True Arrow Events

Jacinta Nampijinpa Price
Mind the Gap
Aug/ Sep 2019
In the wake of a growing ‘Change the Date’ movement, Jacinta Nampijinpa Price, dove deep to uncover what is causing further division; what is distracting us from bridging the indigenous divide and what a connected future would look like.
Over two months, Jacinta engaged her audience at 11 events across the nation. Her audience brought an abundance of challenging questions, and received the honest answers they had been craving. Those who queued to meet her afterwards were gifted with real conversation and a shared connection.
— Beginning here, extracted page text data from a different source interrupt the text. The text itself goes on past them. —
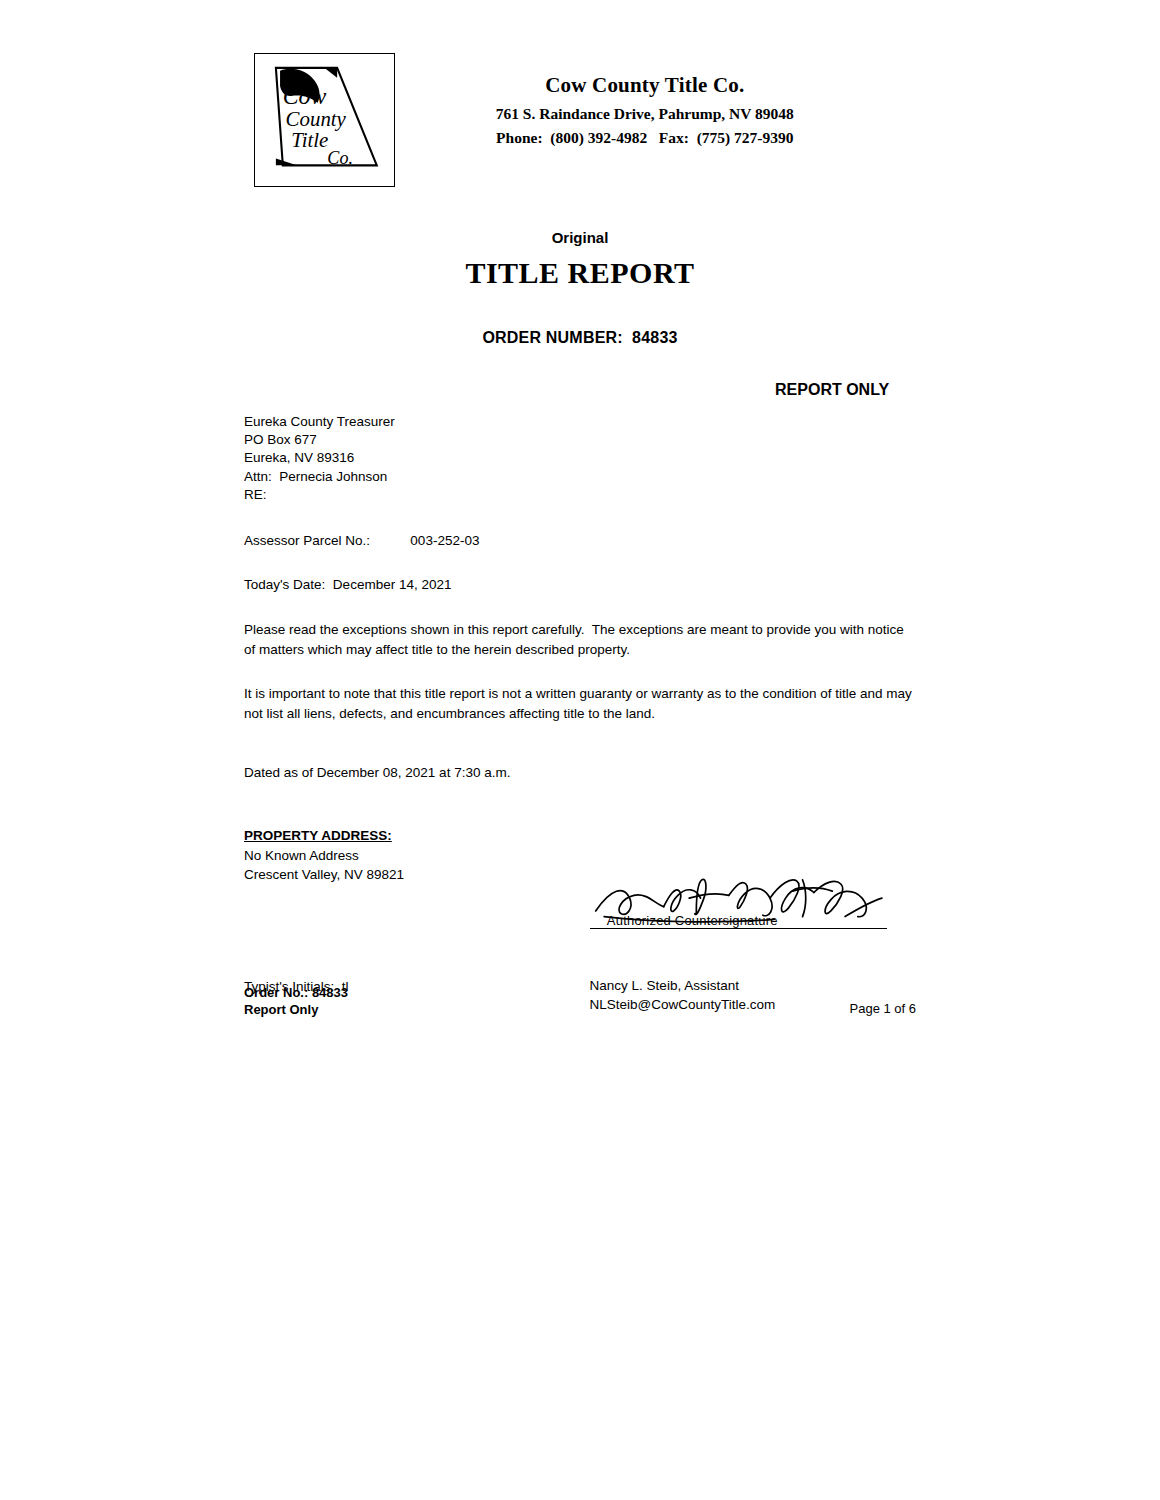Cow County Title Co.
Cow County Title Co.
761 S. Raindance Drive, Pahrump, NV 89048
Phone: (800) 392-4982 Fax: (775) 727-9390
Original
TITLE REPORT
ORDER NUMBER: 84833
REPORT ONLY
Eureka County Treasurer
PO Box 677
Eureka, NV 89316
Attn: Pernecia Johnson
RE:
Assessor Parcel No.: 003-252-03
Today's Date: December 14, 2021
Please read the exceptions shown in this report carefully. The exceptions are meant to provide you with notice of matters which may affect title to the herein described property.
It is important to note that this title report is not a written guaranty or warranty as to the condition of title and may not list all liens, defects, and encumbrances affecting title to the land.
Dated as of December 08, 2021 at 7:30 a.m.
PROPERTY ADDRESS:
No Known Address
Crescent Valley, NV 89821
Authorized Countersignature
Typist's Initials: tl
Nancy L. Steib, Assistant
NLSteib@CowCountyTitle.com
Order No.: 84833
Report Only
Page 1 of 6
There were a few people who didn’t agree with what Jacinta had to say and made their opinions known with heckling, megaphones and verbal abuse. But there were also more than 1,500 attendees from diverse areas, ages, and walks of life, who were yearning for her insight and perspective.
Local media jumped at the chance to drum up conflict and published a defamatory attack on Jacinta’s tour; then a week later, on Media Watch, acknowledged that the “ABC [was] wrong on Jacinta Price.”
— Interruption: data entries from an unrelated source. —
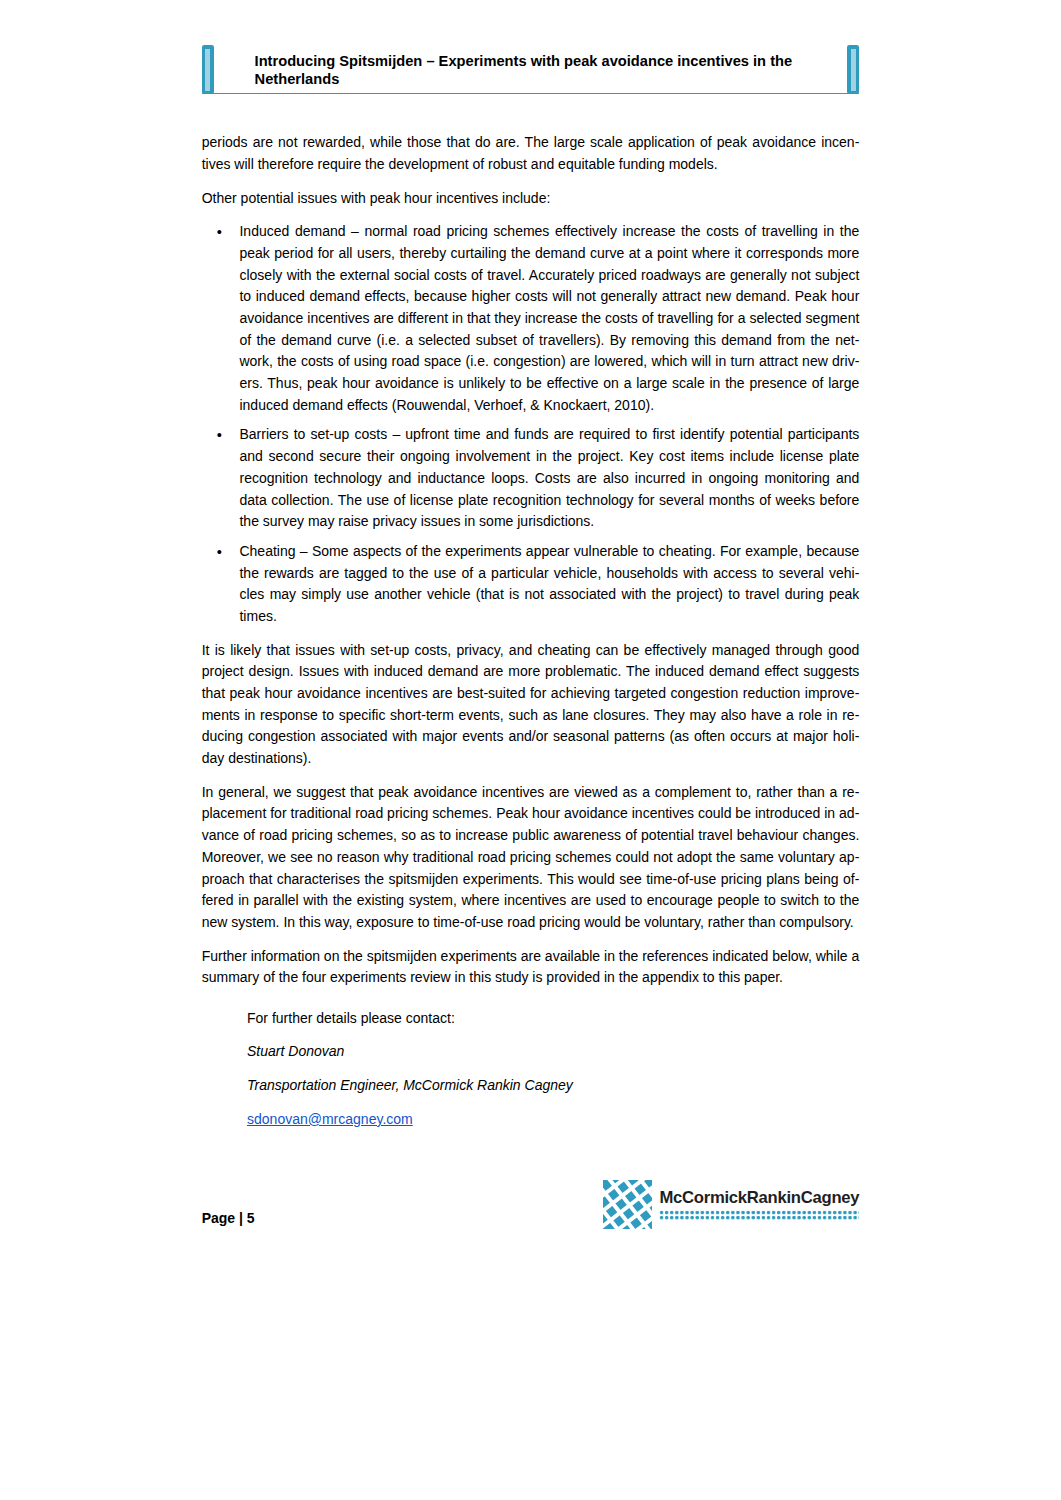Introducing Spitsmijden – Experiments with peak avoidance incentives in the Netherlands
periods are not rewarded, while those that do are. The large scale application of peak avoidance incentives will therefore require the development of robust and equitable funding models.
Other potential issues with peak hour incentives include:
Induced demand – normal road pricing schemes effectively increase the costs of travelling in the peak period for all users, thereby curtailing the demand curve at a point where it corresponds more closely with the external social costs of travel. Accurately priced roadways are generally not subject to induced demand effects, because higher costs will not generally attract new demand. Peak hour avoidance incentives are different in that they increase the costs of travelling for a selected segment of the demand curve (i.e. a selected subset of travellers). By removing this demand from the network, the costs of using road space (i.e. congestion) are lowered, which will in turn attract new drivers. Thus, peak hour avoidance is unlikely to be effective on a large scale in the presence of large induced demand effects (Rouwendal, Verhoef, & Knockaert, 2010).
Barriers to set-up costs – upfront time and funds are required to first identify potential participants and second secure their ongoing involvement in the project. Key cost items include license plate recognition technology and inductance loops. Costs are also incurred in ongoing monitoring and data collection. The use of license plate recognition technology for several months of weeks before the survey may raise privacy issues in some jurisdictions.
Cheating – Some aspects of the experiments appear vulnerable to cheating. For example, because the rewards are tagged to the use of a particular vehicle, households with access to several vehicles may simply use another vehicle (that is not associated with the project) to travel during peak times.
It is likely that issues with set-up costs, privacy, and cheating can be effectively managed through good project design. Issues with induced demand are more problematic. The induced demand effect suggests that peak hour avoidance incentives are best-suited for achieving targeted congestion reduction improvements in response to specific short-term events, such as lane closures. They may also have a role in reducing congestion associated with major events and/or seasonal patterns (as often occurs at major holiday destinations).
In general, we suggest that peak avoidance incentives are viewed as a complement to, rather than a replacement for traditional road pricing schemes. Peak hour avoidance incentives could be introduced in advance of road pricing schemes, so as to increase public awareness of potential travel behaviour changes. Moreover, we see no reason why traditional road pricing schemes could not adopt the same voluntary approach that characterises the spitsmijden experiments. This would see time-of-use pricing plans being offered in parallel with the existing system, where incentives are used to encourage people to switch to the new system. In this way, exposure to time-of-use road pricing would be voluntary, rather than compulsory.
Further information on the spitsmijden experiments are available in the references indicated below, while a summary of the four experiments review in this study is provided in the appendix to this paper.
For further details please contact:
Stuart Donovan
Transportation Engineer, McCormick Rankin Cagney
sdonovan@mrcagney.com
Page | 5
McCormick RankinCagney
Jacinta’s tour tackled many controversial and pertinent topics. She advocated for an Aboriginal person or tribe’s freedom to change their culture and customs. Citing that other cultures and customs have more flexibility to evolve with each new generation - from music, to fashion, to women’s rights, etc. Yet there is a lot of pressure and expectation for Indigenous Australians to maintain a sense of cultural ‘purity’, rooted in a very distant past.
One of the most powerful messages Jacinta brought to the stage, was that there simply can not be a single voice representing all Australia’s Aboriginal people. There are some who side with Jacinta’s message and others who oppose her. On tour she advocated that those who agree with her stance on Indigenous issues be free to express their opinions and equally join in the discussion on future progress.
Jacinta Nampijinpa Price is an Indigenous Alice Springs town councillor who has come under fire in the media for expressing opposition to the idea that Australia Day should be moved to another date, because of the offence it causes the indigenous community; and for arguing that some segments of the Aboriginal community spend too much energy on being perpetually aggrieved, and not enough on attending to the real issues that the community faces. Jacinta is the daughter of former CLP politician Bess Price, and won the 2011 NAIDOC Awards Artist of the Year.